High Cardinality Index - marcusbb/astyanax GitHub Wiki

Prior to native secondary indexes, folks were indexing their data themselves, either by using a wide row format with fully de-normalized data in each searchable column of that row or they would build CFs specifically designed to hold references back to the original data.

This utility is a generalization of the second form.

The rationalization is that we can keep the index in a separate CF that will serve as a reverse lookup. The indexed CF will have the general form:

row key (composite) = CF_name:index_column:index_val col[] = row keys: meta_data

The default is there is one column family that represents every index, however that is up to the user to decide where you can have index column family defined for each configured index.

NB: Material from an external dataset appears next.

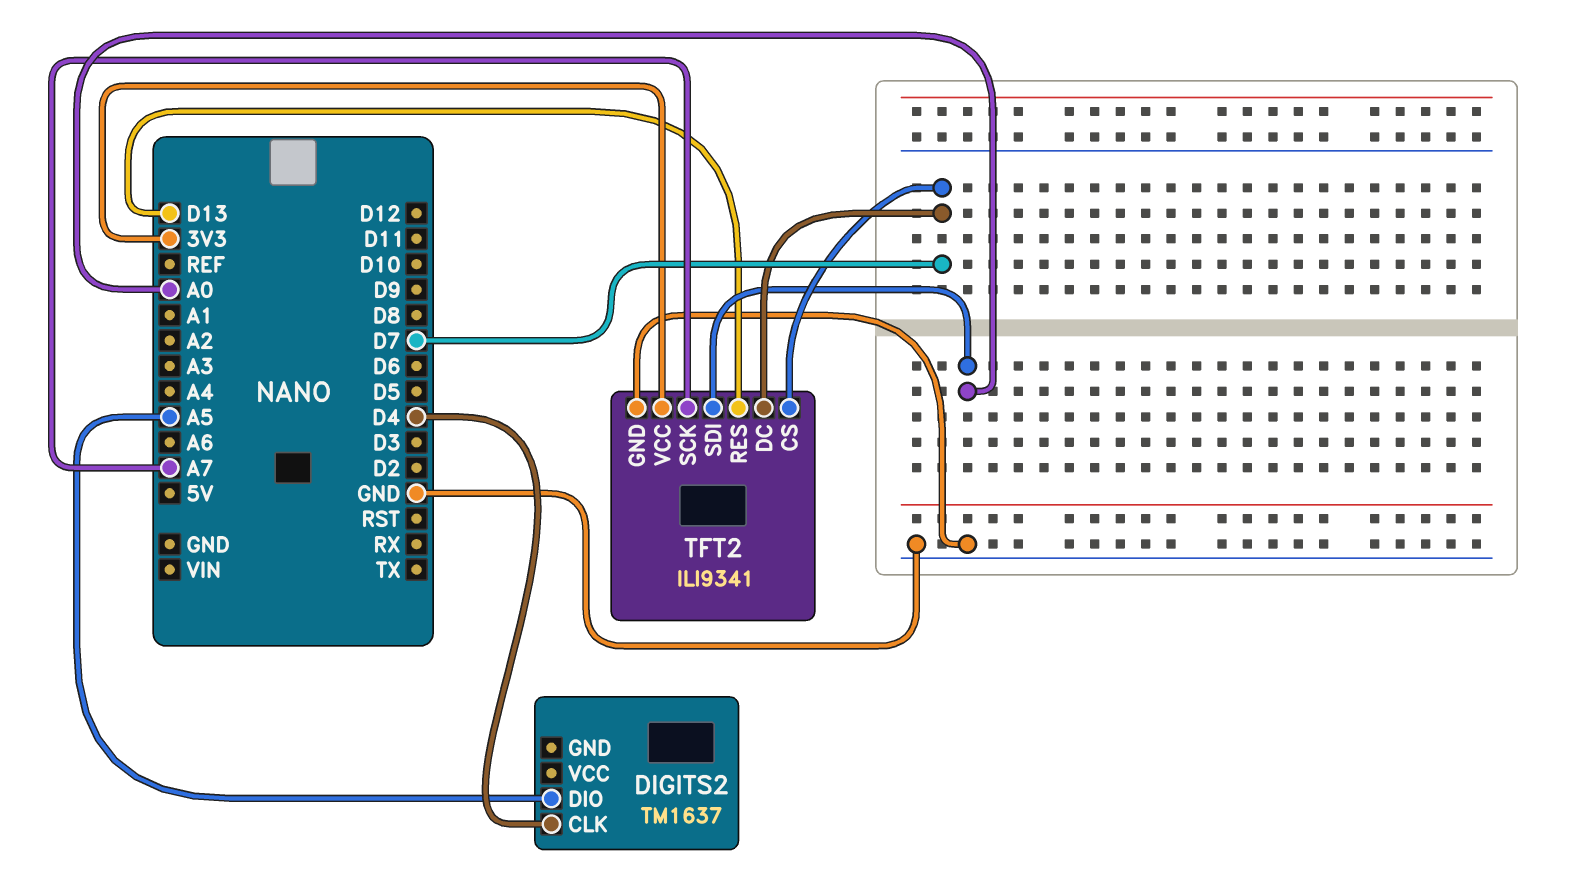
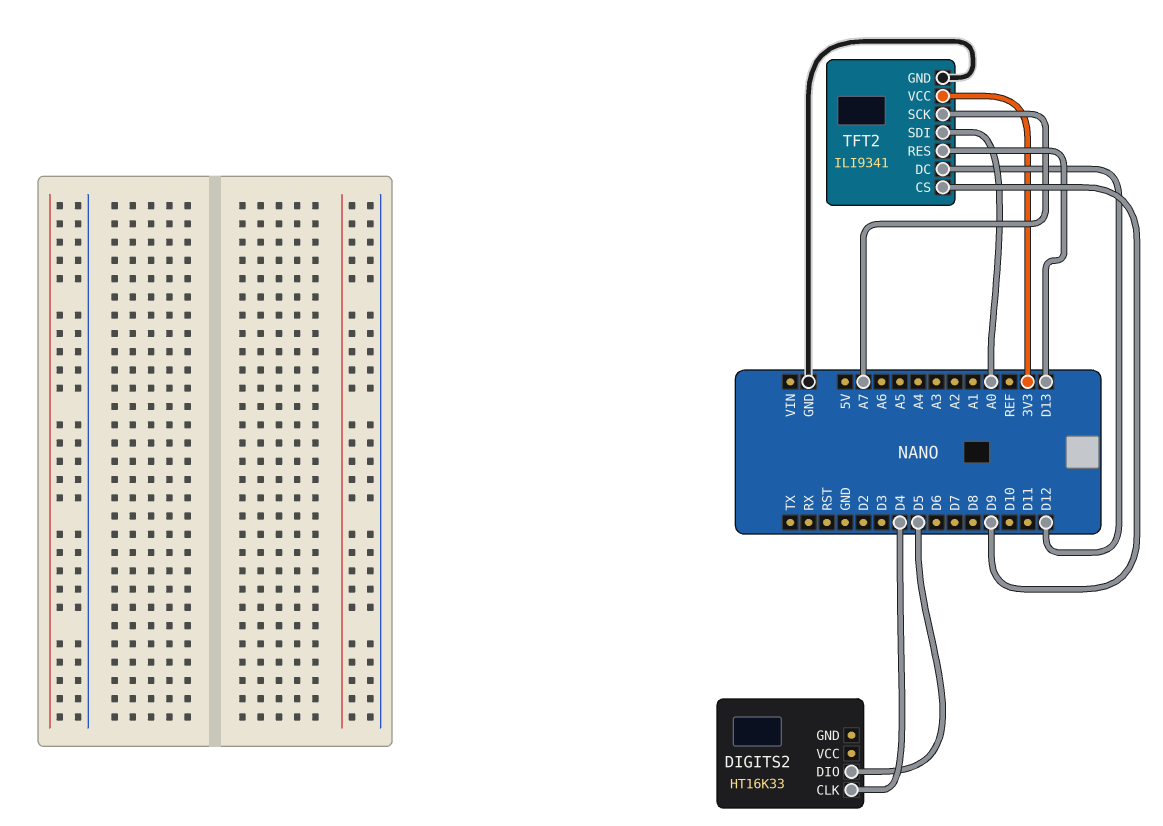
DIGITS2: TM1637 -> HT16K33
DIGITS2 pin DIO: A5 -> D5
TFT2 pin CS: D7 -> D9
TFT2 pin DC: D7 -> D12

Rationale: Very widely distributed index. Each column/value index will be represented as a row, and hence will be distributed very evenly around the cluster, no hot spots. It is also the intention that the index CF is implemented as a "row cached" column family, hence lookup will not need to go to disk.

Why at the client? I'm assuming that implementation at the server would be a bit more complicated and would either require modifications to code to have the logic for index coordination at the server, making a coordination layer above the column family reads and writes. This would be significantly more complicated, plus I am assuming that both reads and writes from the application are through this client.

The index ideally should be in the server (service) that makes this opaque to the client, but there are some performance reasons why the client is a good place to have this feature. Coordinate at the client. This means however that the client will be performing a "join" of sorts where the first read is to the indexed CF and then the second to the primary CF. Since these are 2 row based reads they should be very fast, and the index CF should also be row cached so that disk seeks should not occur on an index read. Because of the coordination at the client updates to the indexed column delta can be most efficient calculated - therefore a mutation to update the index is done only when necessary.
However, where the secondary index does win is on general put. Because a new index value requires 2 writes, to 2 separate nodes the write is not as efficient as the write of the native secondary index - which updates the copy of the index CF in the node where the row is stored.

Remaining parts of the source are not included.